> **Description of the task**
What you output must match, exactly, the lines from the start of the records to the line containing "zuzugreifen. Wenn du", both ends kept and pictures excluded.

> **Collection entries**
--------------------------------------------------

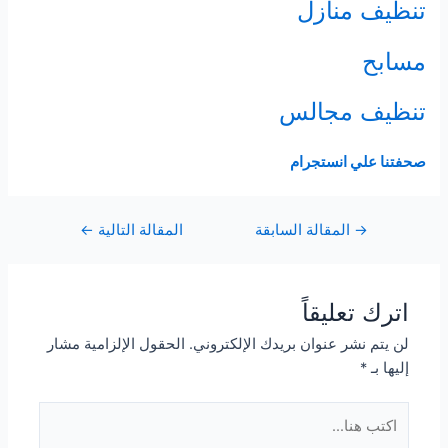
تنظيف منازل
مسابح
تنظيف مجالس
صحفتنا علي انستجرام
Post
→
المقالة السابقة
المقالة التالية
←
navigation
اترك تعليقاً
لن يتم نشر عنوان بريدك الإلكتروني.
الحقول الإلزامية مشار
إليها بـ
*
اكتب
هنا...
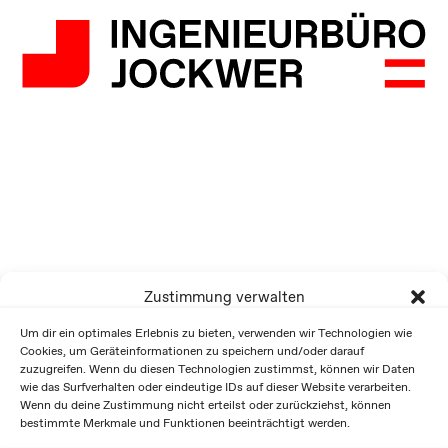
Zustimmung verwalten
Um dir ein optimales Erlebnis zu bieten, verwenden wir Technologien wie
Cookies, um Geräteinformationen zu speichern und/oder darauf
zuzugreifen. Wenn du diesen Technologien zustimmst, können wir Daten
wie das Surfverhalten oder eindeutige IDs auf dieser Website verarbeiten.
Wenn du deine Zustimmung nicht erteilst oder zurückziehst, können
bestimmte Merkmale und Funktionen beeinträchtigt werden.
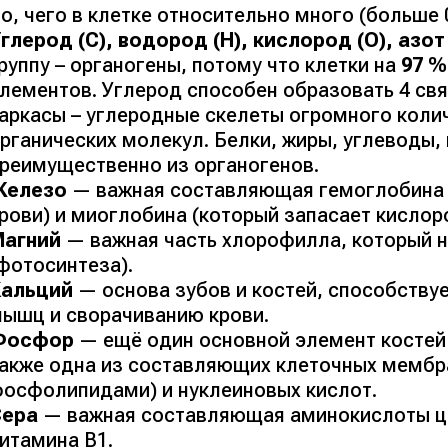
о, чего в клетке относительно много (
больше 
глерод (
C
), водород (
H
), кислород (
O
), азот
руппу – органогены, потому что клетки на
97
% 
лементов. Углерод способен образовать 4 свя
каркасы
– углеродные скелеты огромного коли
рганических молекул. Белки, жиры, углеводы,
реимущественно из органогенов.
Железо
— важная составляющая гемоглобина 
рови
) и миоглобина (
который запасает кисло
Магний
— важная часть хлорофилла, который н
фотосинтеза
).
Кальций
— основа зубов и костей, способству
ышц и сворачиванию крови.
Фосфор
— ещё один основной элемент костей 
акже одна из составляющих клеточных мембр
осфолипидами) и нуклеиновых кислот.
Сера
— важная составляющая аминокислоты ци
итамина В1.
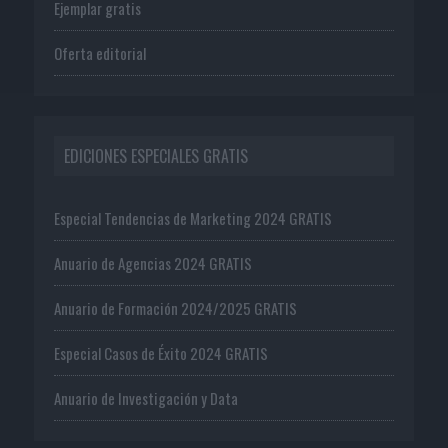
Ejemplar gratis
Oferta editorial
EDICIONES ESPECIALES GRATIS
Especial Tendencias de Marketing 2024 GRATIS
Anuario de Agencias 2024 GRATIS
Anuario de Formación 2024/2025 GRATIS
Especial Casos de Éxito 2024 GRATIS
Anuario de Investigación y Data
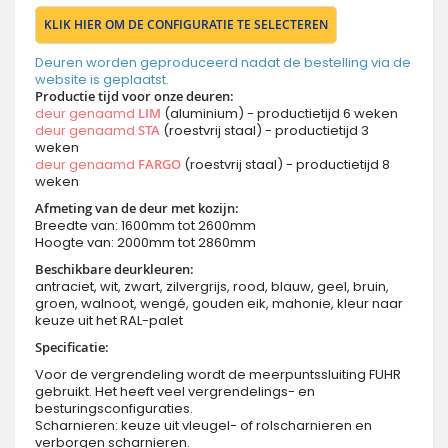
KLIK HIER OM DE CONFIGURATIE TE SELECTEREN
Deuren worden geproduceerd nadat de bestelling via de
website is geplaatst.
Productie tijd voor onze deuren:
deur genaamd
LIM
(aluminium) - productietijd 6 weken
deur genaamd
STA
(roestvrij staal) - productietijd 3
weken
deur genaamd
FARGO
(roestvrij staal) - productietijd 8
weken
Afmeting van de deur met kozijn:
Breedte van: 1600mm tot 2600mm
Hoogte van: 2000mm tot 2860mm
Beschikbare deurkleuren:
antraciet, wit, zwart, zilvergrijs, rood, blauw, geel, bruin,
groen, walnoot, wengé, gouden eik, mahonie, kleur naar
keuze uit het RAL-palet
Specificatie:
Voor de vergrendeling wordt de meerpuntssluiting FUHR
gebruikt. Het heeft veel vergrendelings- en
besturingsconfiguraties.
Scharnieren: keuze uit vleugel- of rolscharnieren en
verborgen scharnieren.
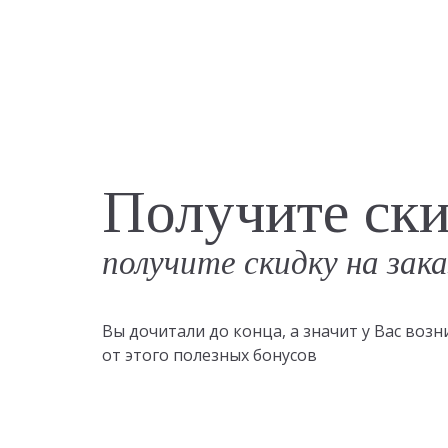
Получите ск
получите скидку на зак
Вы дочитали до конца, а значит у Вас во
от этого полезных бонусов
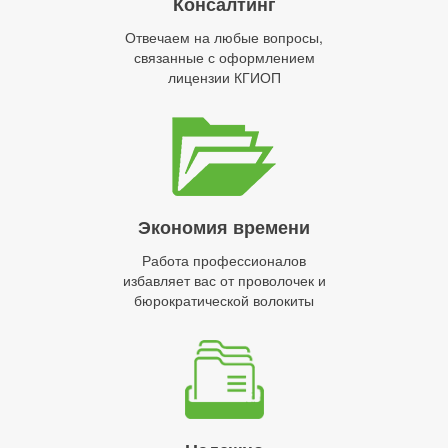
Консалтинг
Отвечаем на любые вопросы,
связанные с оформлением
лицензии КГИОП
Экономия времени
Работа профессионалов
избавляет вас от проволочек и
бюрократической волокиты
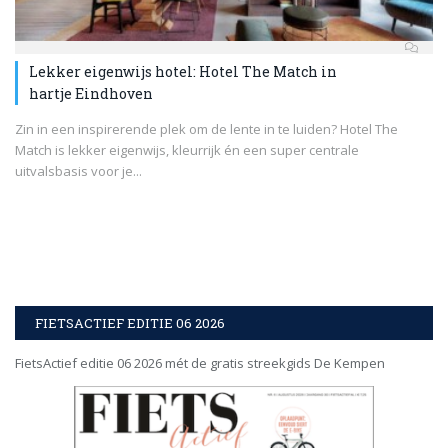
Lekker eigenwijs hotel: Hotel The Match in
hartje Eindhoven
Zin in een inspirerende plek om de lente in te luiden? Hotel The
Match is lekker eigenwijs, kleurrijk én een super centrale
uitvalsbasis voor je...
FIETSACTIEF EDITIE 06 2026
FietsActief editie 06 2026 mét de gratis streekgids De Kempen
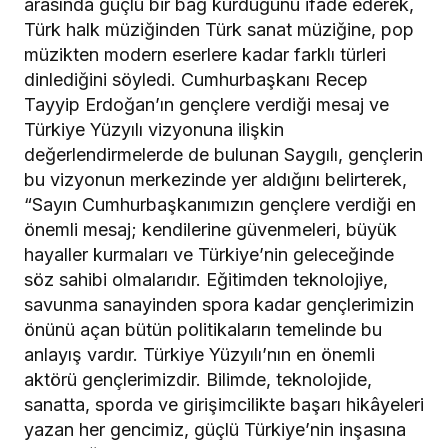
arasında güçlü bir bağ kurduğunu ifade ederek,
Türk halk müziğinden Türk sanat müziğine, pop
müzikten modern eserlere kadar farklı türleri
dinlediğini söyledi. Cumhurbaşkanı Recep
Tayyip Erdoğan’ın gençlere verdiği mesaj ve
Türkiye Yüzyılı vizyonuna ilişkin
değerlendirmelerde de bulunan Saygılı, gençlerin
bu vizyonun merkezinde yer aldığını belirterek,
“Sayın Cumhurbaşkanımızın gençlere verdiği en
önemli mesaj; kendilerine güvenmeleri, büyük
hayaller kurmaları ve Türkiye’nin geleceğinde
söz sahibi olmalarıdır. Eğitimden teknolojiye,
savunma sanayinden spora kadar gençlerimizin
önünü açan bütün politikaların temelinde bu
anlayış vardır. Türkiye Yüzyılı’nın en önemli
aktörü gençlerimizdir. Bilimde, teknolojide,
sanatta, sporda ve girişimcilikte başarı hikâyeleri
yazan her gencimiz, güçlü Türkiye’nin inşasına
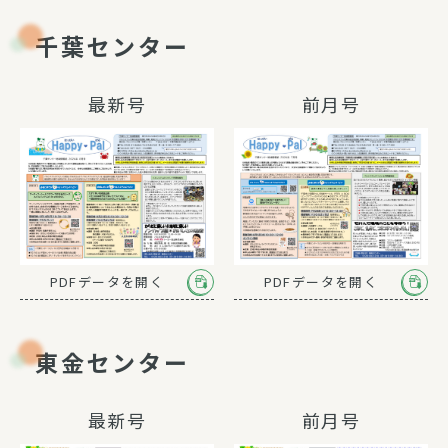
千葉センター
最新号
前月号
PDFデータを開く
PDFデータを開く
東金センター
最新号
前月号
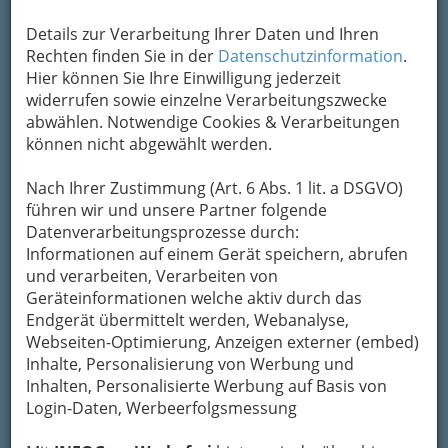
Sammler und Modellbauer-
die Neigungen sind
vielfältig
.
Details zur Verarbeitung Ihrer Daten und Ihren
Sie sind
Hilfestellung
Rechten finden Sie in der
Datenschutzinformation
.
im täglichen Leben
,
Hier können Sie Ihre Einwilligung jederzeit
übernehmen
widerrufen sowie einzelne Verarbeitungszwecke
Beratungstätigkeiten
abwählen. Notwendige Cookies & Verarbeitungen
oder einfach nur als
können nicht abgewählt werden.
Spaßfaktor gedacht.
Regelmäßige Treffen in eigenen
Vereinslokalen
Nach Ihrer Zustimmung (Art. 6 Abs. 1 lit. a DSGVO)
ermöglichen den Erfahrungsaustausch
führen wir und unsere Partner folgende
untereinander. Für Interessierte gibt’s hier
Datenverarbeitungsprozesse durch:
selbstverständlich eine Übersicht der
Informationen auf einem Gerät speichern, abrufen
Vereinslokale in Graz und Graz Umgebung..
und verarbeiten, Verarbeiten von
Geräteinformationen welche aktiv durch das
Die Vereine finden Sie
hier
!
Endgerät übermittelt werden, Webanalyse,
Webseiten-Optimierung, Anzeigen externer (embed)
Bezirksauswahl
Inhalte, Personalisierung von Werbung und
Inhalten, Personalisierte Werbung auf Basis von
Alle Bezirke
Login-Daten, Werbeerfolgsmessung
1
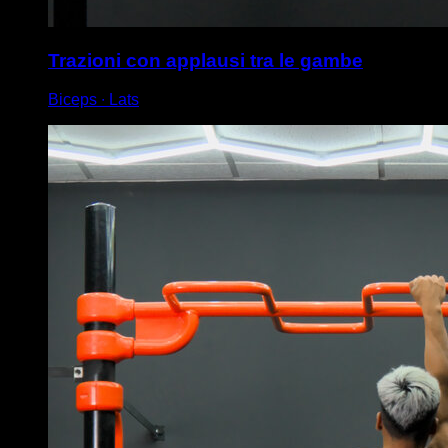
Trazioni con applausi tra le gambe
Biceps ∙ Lats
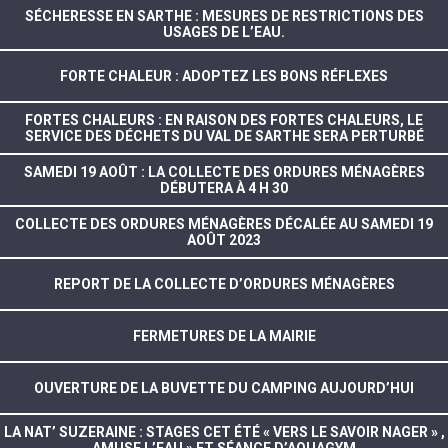
SÉCHERESSE EN SARTHE : MESURES DE RESTRICTIONS DES
USAGES DE L’EAU.
FORTE CHALEUR : ADOPTEZ LES BONS RÉFLEXES
FORTES CHALEURS : EN RAISON DES FORTES CHALEURS, LE
SERVICE DES DÉCHETS DU VAL DE SARTHE SERA PERTURBÉ
SAMEDI 19 AOÛT : LA COLLECTE DES ORDURES MÉNAGÈRES
DÉBUTERA À 4 H 30
COLLECTE DES ORDURES MÉNAGÈRES DÉCALÉE AU SAMEDI 19
AOÛT 2023
REPORT DE LA COLLECTE D’ORDURES MÉNAGÈRES
FERMETURES DE LA MAIRIE
OUVERTURE DE LA BUVETTE DU CAMPING AUJOURD’HUI
LA NAT’ SUZERAINE : STAGES CET ÉTÉ « VERS LE SAVOIR NAGER » ,
AMUSE L’EAU » ET SÉANCE D’AQUAGYM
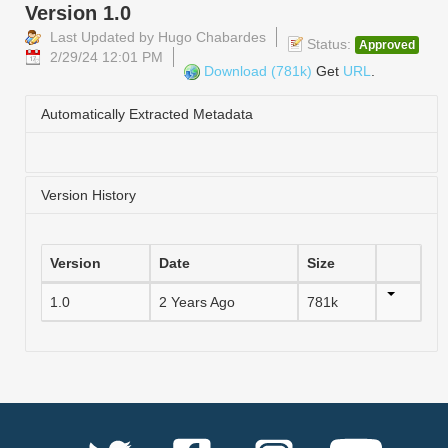
Version 1.0
Last Updated by Hugo Chabardes
Status:
Approved
2/29/24 12:01 PM
Download (781k)
Get
URL
.
Automatically Extracted Metadata
Version History
Version
Date
Size
1.0
2 Years Ago
781k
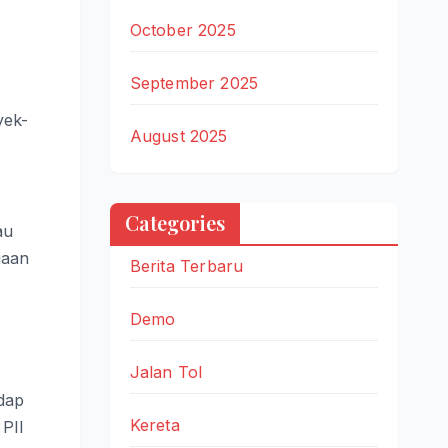
October 2025
September 2025
yek-
August 2025
Categories
au
iaan
Berita Terbaru
Demo
Jalan Tol
dap
Kereta
 PII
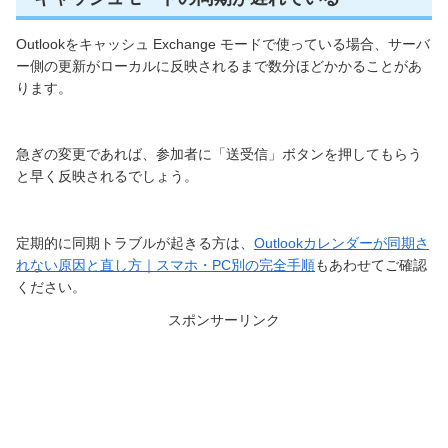
Outlookをキャッシュ Exchange モードで使っている場合、サーバ
ー側の更新がローカルに反映されるまで数分ほどかかることがあ
ります。
急ぎの変更であれば、参加者に「送受信」ボタンを押してもらう
と早く反映されるでしょう。
定期的に同期トラブルが起きる方は、
Outlookカレンダーが同期さ
れない原因と直し方｜スマホ・PC別の完全手順
もあわせてご確認
ください。
スポンサーリンク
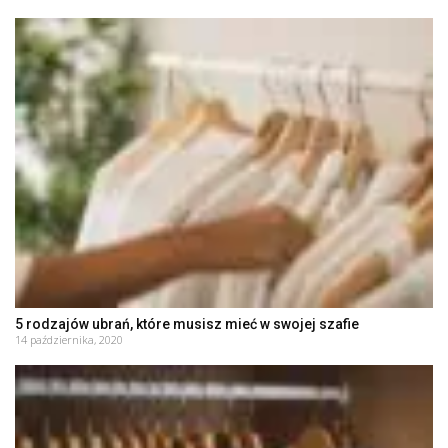
5 rodzajów ubrań, które musisz mieć w swojej szafie
14 października, 2020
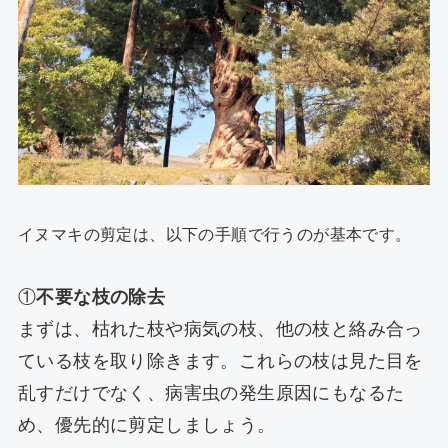
イヌマキの剪定は、以下の手順で行うのが基本です。
①
不要な枝の除去
まずは、枯れた枝や病気の枝、他の枝と絡み合っ
ている枝を取り除きます。これらの枝は見た目を
乱すだけでなく、病害虫の発生原因にもなるた
め、優先的に剪定しましょう。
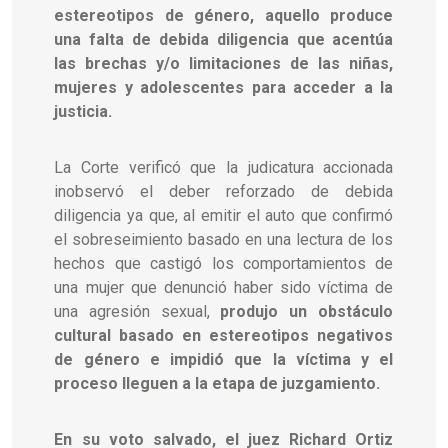
estereotipos de género, aquello produce
una falta de debida diligencia que acentúa
las brechas y/o limitaciones de las niñas,
mujeres y adolescentes para acceder a la
justicia.
La Corte verificó que la judicatura accionada
inobservó el deber reforzado de debida
diligencia ya que, al emitir el auto que confirmó
el sobreseimiento basado en una lectura de los
hechos que castigó los comportamientos de
una mujer que denunció haber sido víctima de
una agresión sexual,
produjo un obstáculo
cultural basado en estereotipos negativos
de género e impidió que la víctima y el
proceso lleguen a la etapa de juzgamiento.
En su voto salvado, el juez Richard Ortiz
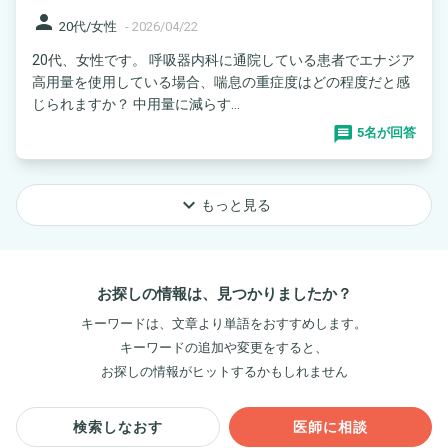
person
20代/女性
-
2026/04/22
20代、女性です。 呼吸器内科に通院している患者でエナジア
高用量を使用している場合、喘息の重症度はどの程度だと感
じられますか？ 中用量に減らす...
5名が回答
keyboard_arrow_down
もっと見る
お探しの情報は、見つかりましたか？
キーワードは、文章より単語をおすすめします。
キーワードの追加や変更をすると、
お探しの情報がヒットするかもしれません
検索しなおす
医師に相談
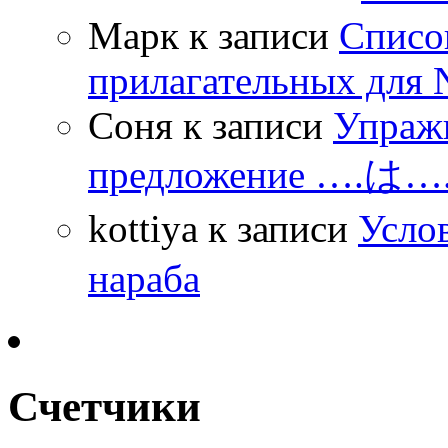
Марк
к записи
Списо
прилагательных для 
Соня
к записи
Упражн
предложение ….は
kottiya
к записи
Усло
нараба
Счетчики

--------------------------------------------------

> **Final answer**
تنظيف منازل
مسابح
تنظيف مجالس
صحفتنا علي انستجرام
Post
→
المقالة السابقة
المقالة التالية
←
navigation
اترك تعليقاً
لن يتم نشر عنوان بريدك الإلكتروني.
الحقول الإلزامية مشار
إليها بـ
*
اكتب
هنا...
Zustimmung verwalten
Um dir ein optimales Erlebnis zu bieten, verwenden wir Technologien wie
Cookies, um Geräteinformationen zu speichern und/oder darauf
zuzugreifen. Wenn du diesen Technologien zustimmst, können wir Daten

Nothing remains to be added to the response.